Cyber Security Engineer, Risk Management (Remote)

Community Health Systems is one of the nation’s leading healthcare providers. Developing and operating healthcare delivery systems in 39 distinct markets across 15 states, CHS is committed to helping people get well and live healthier. CHS operates 70 acute-care hospitals and more than 1,000 other sites of care, including physician practices, urgent care centers, freestanding emergency departments, occupational medicine clinics, imaging centers, cancer centers and ambulatory surgery centers.

Summary:

As a member of the Cyber Security Risk Management team, the Cyber Risk Engineer will be responsible for performing risk management activities to identify and document cybersecurity risks to the organization, track remediation efforts, and assist with reporting on cybersecurity risks in various formats. The Cyber Risk Engineer will be responsible for cybersecurity risk reviews as it pertains to control and policy exceptions across the environment. The Cyber Risk Engineer will work directly with other cybersecurity and information technology team members, as well as business partners, to develop plans for reporting and remediation of cybersecurity risks across the enterprise.

Essential Duties and Responsibilities:

• Assist with maintaining the cybersecurity risk register and issue register, including tracking of risk priority to the company and issue remediations as they progress.
• Ensure that remediation efforts are properly documented and categorized.
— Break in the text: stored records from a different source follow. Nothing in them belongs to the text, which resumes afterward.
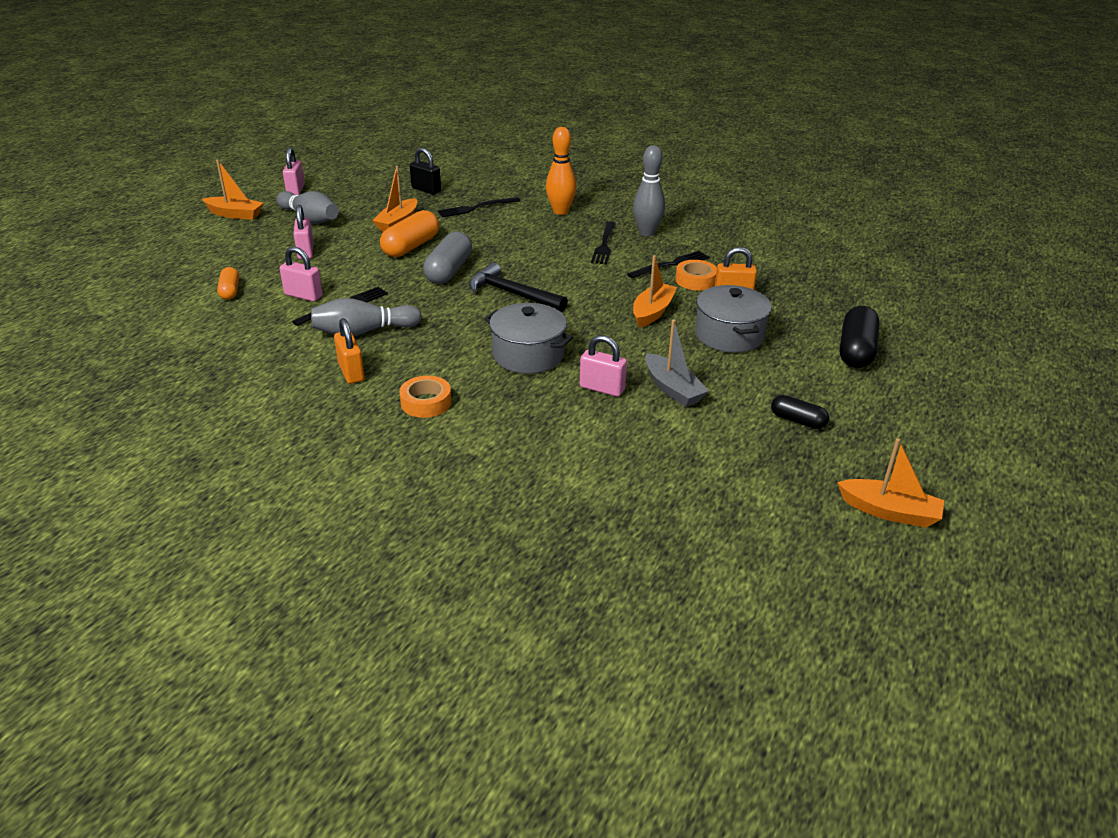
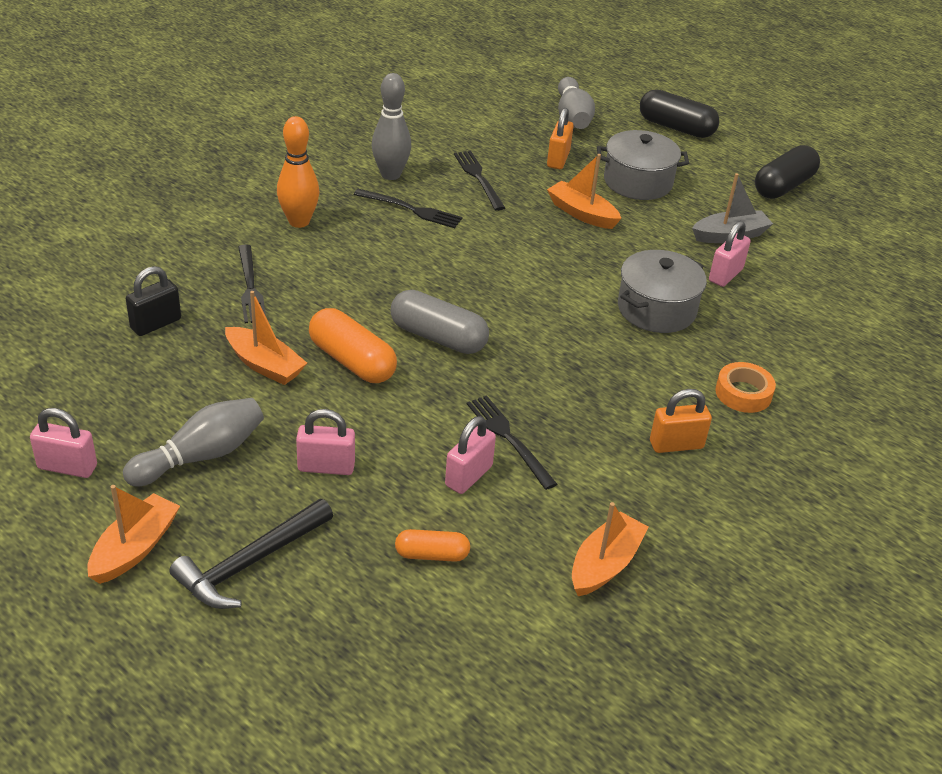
camera: 80 degrees left, 5 degrees up
grey bowling pin [311,298,422,336] -> grey bowling pin moved to [558,77,595,129]
black hammer [469,262,568,312] -> black hammer moved to [169,499,333,609]
orange tape [675,260,717,291] -> none
black capsule [771,395,829,429] -> black capsule [755,145,820,199], size x1.72
orange boat [837,438,944,528] -> orange boat moved to [572,502,648,596]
Coordinate with relevant teams to verify the effectiveness of remediation actions.
• Maintain metrics to measure the progress of the cybersecurity risk program and identify trends pertaining to the environment.
• Review exception requests to standard cybersecurity controls to identify resulting risk in preparation for leadership decisions.
• Work with a team to improve cybersecurity risk management services through the identification and execution of process improvement efforts.
• Business and Soft Skill expectations:
  • Communicate and interact effectively and professionally with co-workers, management, customers, etc.
  • Maintain complete confidentiality of company business and risks.
  • Communicate with management regarding development within areas of assigned responsibilities and perform special projects as required or requested.

Minimum Qualifications:

• Required Education: High School diploma
• Preferred Education: Bachelor’s Degree in Cyber Security, Computer Science, Risk Management (or other related field), or equivalent work experience.
• Required Experience:
  • Duration:
    • 3+ years of IT or information security, and
    • 2+ years of risk management
  • Activities:
    • Practical experience with risk management activities.
    • Worked in process-driven structured environments and participated in process optimization activities.
  • Competencies:
    • Knowledge of cybersecurity risk frameworks
    • Proactive identification and solving of complex problems
    • Effective communication of complex concepts to a non-technical audience
    • Excellent written and verbal communication skills
  • Required License/Registration/Certification: None
  • Computer Skills Required: Productivity suite software required

Physical Demands:
In order to successfully perform this job, with or without a reasonable accommodation, the following are outlined below:

• The Employee is required to read, review, prepare and analyze written data and figures, using a PC or similar, and should possess visual acuity.
• The Employee may be required to occasionally climb, push, stand, walk, reach, grasp, kneel, stoop, and/or perform repetitive motions.
• The Employee is not substantially exposed to adverse environmental conditions and; therefore, job functions are typically performed under conditions such as those found within general office or administrative work.